GUARDA DI FINANZA

Chiomonte-Frais: truffa aggravata, denunciato gestore impianti da sci

Sequestrato un contributo di oltre 140mila euro erogato dalla Regione e percepito indebitamente per lavori mai eseguiti

16 Dicembre 2020 - 10:48

Chiomonte-Frais: truffa aggravata, denunciato gestore impianti da sci

Truffa aggravata ai danni della Regione Piemonte. La guardia di finanza di Torino ha sequestrato un contributo di oltre 140mila euro percepito indebitamente per lavori mai eseguiti: l’operazione, denominata “Neve al Sole”, riguarda l’esecuzione dei lavori finalizzati alla messa in sicurezza ed alla manutenzione degli impianti sciistici del Frais-Pian Mesdì, sul versante di Chiomonte. Il finanziamento era stato ottenuto grazie alla presentazione di fatture per operazioni oggettivamente inesistenti. Il gestore degli impianti da sci è stato ora denunciato.

L'approfondita attività investigativa della finanza, coordinata dal procuratore aggiunto Marco Gianoglio e diretta dal pubblico ministero Mario Bendoni della locale procura della Repubblica, si è svolta attraverso verifiche e riscontri documentali nei confronti della società di gestione delle installazioni sciistiche: quest'ultima, avvalendosi di una fattura per operazioni oggettivamente inesistenti ed una certificazione riportante dati e notizie non rispondenti al vero, aveva appunto richiesto alla Regione Piemonte l’erogazione di un contributo finalizzato al mantenimento della sicurezza ed alla riqualificazione degli impianti sciistici.

La Legge regionale, la numero 2 del 2009, che prevede norme in materia di sicurezza nella pratica degli sport montani invernali ed estivi consente, infatti, agli enti pubblici, alle imprese ed agli enti senza scopo di lucro, che siano proprietari o gestori di impianti a fune e piste da sci, di richiedere finanziamenti alla Regione Piemonte, finalizzati al mantenimento delle condizioni di sicurezza delle aree sciabili, nonché al potenziamento e alla riqualificazione del patrimonio impiantistico montano.

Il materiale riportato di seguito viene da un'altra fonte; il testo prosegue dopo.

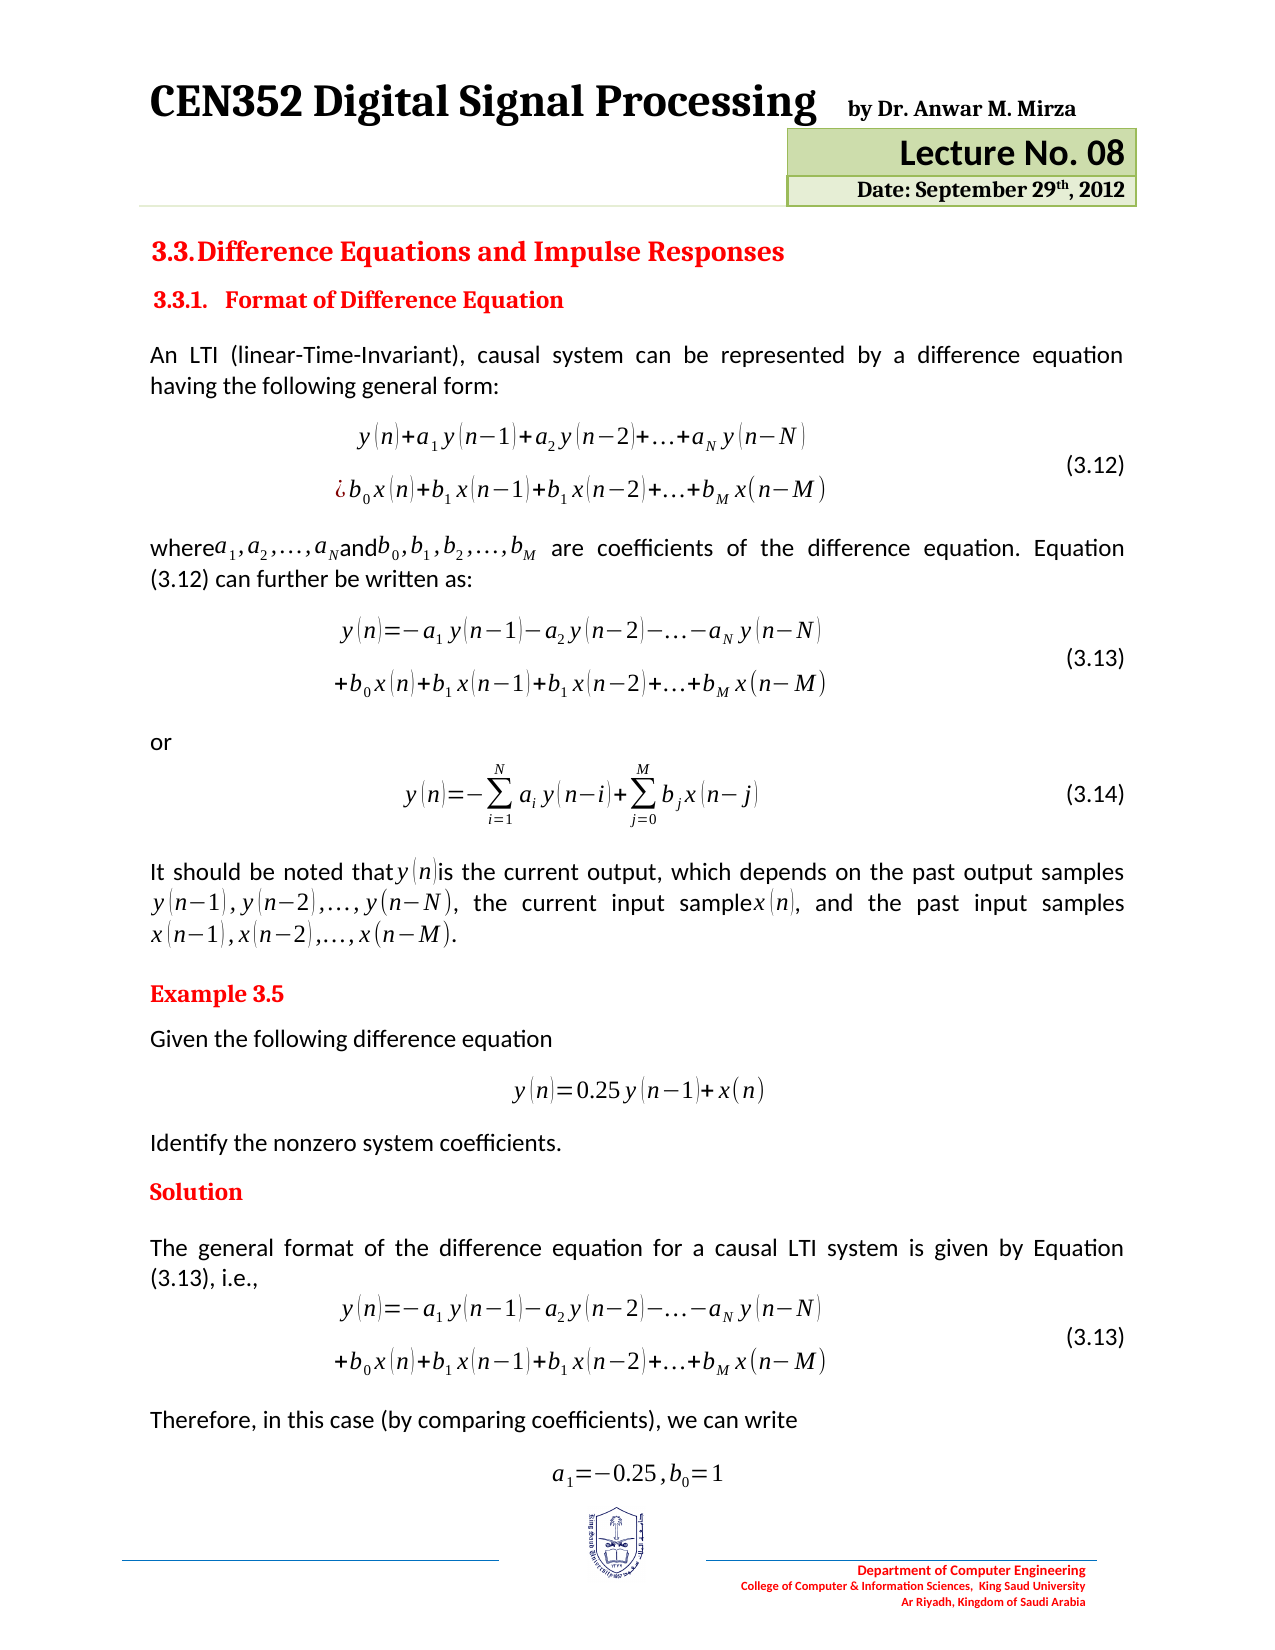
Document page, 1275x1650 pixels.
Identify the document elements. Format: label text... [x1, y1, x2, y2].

Per conseguire tale erogazione, l’impresa interessata deve presentare una domanda, attestando di aver sostenuto una serie di spese finalizzate al raggiungimento di uno degli obiettivi specificamente descritti nel bando. La domanda era stata presentata nel 2018 alla Regione dal gestore degli impianti sciistici, allegando la fattura per operazioni oggettivamente inesistenti e l’asseverazione della loro esecuzione da parte di un professionista compiacente, al fine di dimostrare l’effettuazione dei lavori previsti dal relativo bando: così, nel 2019, era stata ottenuta l’erogazione del contributo per oltre 140mila euro.

Nel corso delle indagini, i finanzieri della compagnia di Susa hanno però notato, nella contabilità della società di gestione, una fattura emessa nel 2018 recante, quale oggetto, svariate prestazioni rese per la “revisione vita tecnica vs sciovia Pian Mesdì” che non poteva aver eseguito la società emittente in quanto priva delle necessarie competenze e dei mezzi adeguati. Il documento fiscale, per altro, non era stato annotato né nel registro Iva, né nel libro giornale, ma era allegato alla domanda presentata dall’impresa alla Regione per l’assegnazione del contributo finalizzato alla riqualificazione della sciovia del Frais-Pian Mesdì.

Successivamente all’avvenuto pagamento della citata fattura, effettuato per fornire una parvenza di liceità all’operazione commerciale, il gestore dell’impianto sciistico ha emesso, a sua volta e nei confronti della società emittente, una fattura di pari importo e recante quale oggetto una penale relativa alle citate prestazioni, così da giustificare contabilmente il rientro del denaro precedentemente elargito. In realtà, i lavori erano stati eseguiti solo parzialmente, in modo da rendere comunque sicura la sciovia, ma per importi nettamente inferiori e, in parte, in economia.

Le fiamme gialle sono riuscite, dunque, a ricostruire l’intera vicenda, denunciando il gestore dell’impianto sciistico per l’emissione della fattura per operazioni inesistenti, utilizzata per giustificare il rientro del denaro corrisposto e potenzialmente idonea a far evadere le imposte all’asserito esecutore dei lavori, nonché, in concorso con quest’ultimo ed il professionista che ha emesso la certificazione relativa alla regolare esecuzione dei lavori, per truffa aggravata in danno della Regione Piemonte. Al termine delle attività di controllo i finanzieri di Susa hanno sequestrato gli oltre 140mila euro, corrispondenti al contributo illecitamente conseguito dall’impresa: un altro importante risultato nella lotta agli illeciti che danneggiano il bilancio dello Stato.